Detections are imported unverified — upstream signatures rot over time. Validate them with the built-in health check:

adler --doctor                 # check every site's signature
adler --doctor --only github   # check a subset

--doctor probes each site’s known-present user (must be Found) and a random nonsense user (must not be Found), reporting any site whose detection no longer holds. --doctor --fix additionally suggests a corrected signature for failing sites by diffing the present/absent responses. A nightly GitHub Actions workflow (.github/workflows/doctor.yml) runs the check across the whole registry and flags structural rot.

flowchart TD
    Start([adler --doctor]) --> ForEach[For each site
in scope]
    ForEach --> KP[Probe known_present user]
    ForEach --> KN[Probe random nonsense user
e.g. xkqmwt-2026]
    KP --> KPV{Verdict?}
    KN --> KNV{Verdict?}
    KPV -->|Found| KPok[OK ✓]
    KPV -->|NotFound or Uncertain| KPbad[Signal mismatch:
known account not detected]
    KNV -->|NotFound| KNok[OK ✓]
    KNV -->|Found| KNbad[Signal too broad:
nonsense detected as Found]
    KPok --> Both{Both halves OK?}
    KNok --> Both
    Both -->|Yes| Healthy[Healthy]
    KPbad --> Diff{--fix mode?}
    KNbad --> Diff
    Diff -->|No| Unhealthy[Report unhealthy]
    Diff -->|Yes| Suggest[Diff present vs absent responses,
print corrected signal]

When the doctor flags something

Three shapes you’ll actually see in --doctor output.

Stale `known_present` user

The site’s known-present user account was deleted upstream. The doctor probes it, the site says NotFound, and the half fails:

✗ Unhealthy: about.me
    known_present "blue" → NotFound
    (rule: status_found [200])
    nonsense "xkqmwt-2026" → NotFound  (OK)
    → suggestion: run `--doctor --suggest-known-present --only about.me`
      to discover a live candidate

Remedy: run --doctor --suggest-known-present to probe the candidate pool (the site’s brand name plus torvalds / octocat / admin / …); paste the printed OVERRIDES block into your local config.

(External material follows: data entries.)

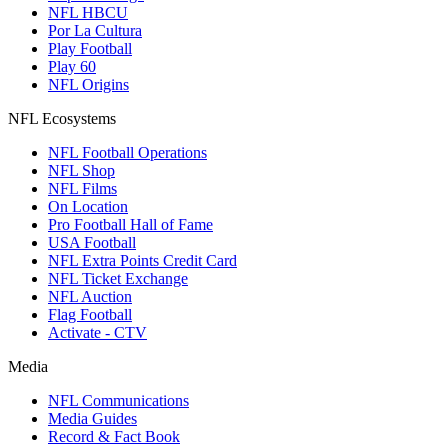
NFL HBCU
Por La Cultura
Play Football
Play 60
NFL Origins
NFL Ecosystems
NFL Football Operations
NFL Shop
NFL Films
On Location
Pro Football Hall of Fame
USA Football
NFL Extra Points Credit Card
NFL Ticket Exchange
NFL Auction
Flag Football
Activate - CTV
Media
NFL Communications
Media Guides
Record & Fact Book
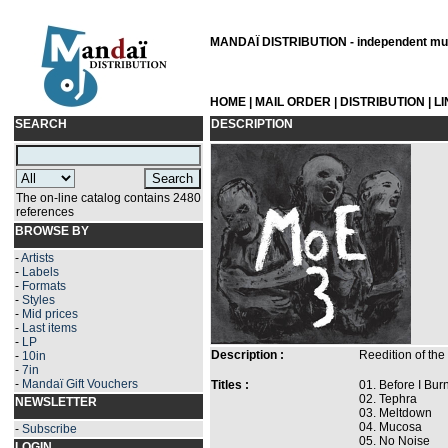
MANDAÏ DISTRIBUTION - independent musi
HOME
|
MAIL ORDER
|
DISTRIBUTION
|
L
SEARCH
DESCRIPTION
The on-line catalog contains 2480
references
BROWSE BY
-
Artists
-
Labels
-
Formats
-
Styles
-
Mid prices
-
Last items
-
LP
Description :
Reedition of the
-
10in
-
7in
-
Mandaï Gift Vouchers
Titles :
01. Before I Bu
02. Tephra
NEWSLETTER
03. Meltdown
04. Mucosa
-
Subscribe
05. No Noise
LOGIN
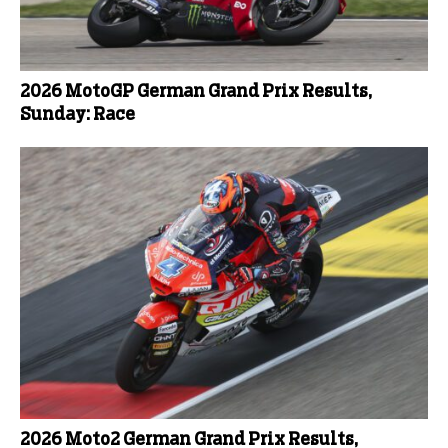
2026 MotoGP German Grand Prix Results,
Sunday: Race
2026 Moto2 German Grand Prix Results,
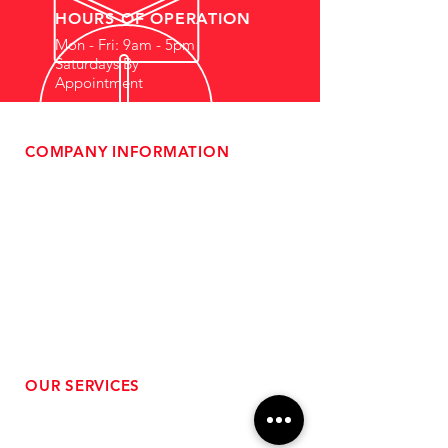
HOURS OF OPERATION
Mon - Fri: 9am - 5pm
Saturdays By
Appointment
COMPANY INFORMATION
- About Us
-
Affiliate Program
- Dealer Information
- Sponsorship Opportunities
- FAQ
-
Gift Cards
- Privacy Policy
- Shipping & Returns
- Terms of Service
-
ADA Compliance
OUR SERVICES
- Performance Tuning
- Forced Induction Installation
- Aftermarket Exhaust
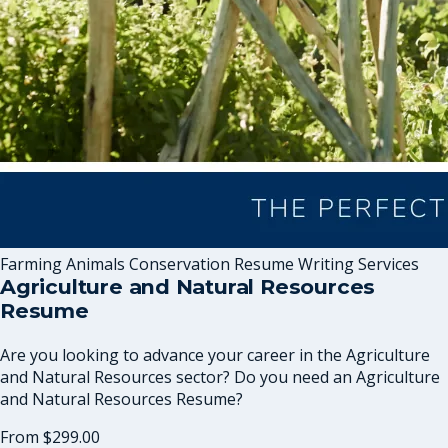
Farming Animals Conservation Resume Writing Services
Agriculture and Natural Resources
Resume
Are you looking to advance your career in the Agriculture
and Natural Resources sector? Do you need an Agriculture
and Natural Resources Resume?
From
$299.00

Signal too broad (false positive)

A site whose detection rule fires Found for every username — the nonsense user gets a Found verdict it shouldn’t:

✗ Unhealthy: forum.example.com
    known_present "torvalds" → Found  (OK)
    nonsense "xkqmwt-2026" → Found
    (rule: status_found [200])
    → signal too broad: the same status fires for both halves;
      run with --fix to diff the present and absent responses

Remedy: adler --doctor --fix --only forum.example.com diffs the two responses and proposes a tighter signal (e.g. a body marker that’s present for real users but absent on the 404 path the site disguises as 200).

Bot-protected from datacenter IP

Both halves come back Uncertain because neither user gets a working response from a banned IP:

~ Inconclusive: instagram.com
    known_present "instagram" → Uncertain(cloudflare_challenge)
    nonsense "xkqmwt-2026" → Uncertain(cloudflare_challenge)
    → tagged `bot-protected`; doctor needs --browser-backend to verify.
      Re-run with `--doctor --browser-backend local --only instagram`.

Remedy: as the message says. Doctor’s --browser-backend flag routes the bot-protected subset through real Chrome so the diff sees real profile pages rather than two identical Cloudflare interstitials.

Performance

A scan is network-bound: the engine itself is negligible. The executor::run benchmark (cargo bench -p adler-core) fans out 50 probes against a local mock server in ~1.6 ms total — roughly 32 µs per site of framework overhead (~30K sites / s), while a real HTTP request takes 100–1000 ms. So wall-clock time is set almost entirely by how many requests are in flight.

The lever that matters is therefore concurrency, not micro-optimisation:

--concurrency (default 32) bounds in-flight probes. Most sites are distinct hosts, so the per-host throttle rarely serialises; raising it (e.g. --concurrency 64) shortens large scans, with diminishing returns past your network’s limits.
The result cache (~/.cache/adler/) skips re-probing unchanged sites between runs entirely.
--max-rps trades throughput for politeness when you need a global cap.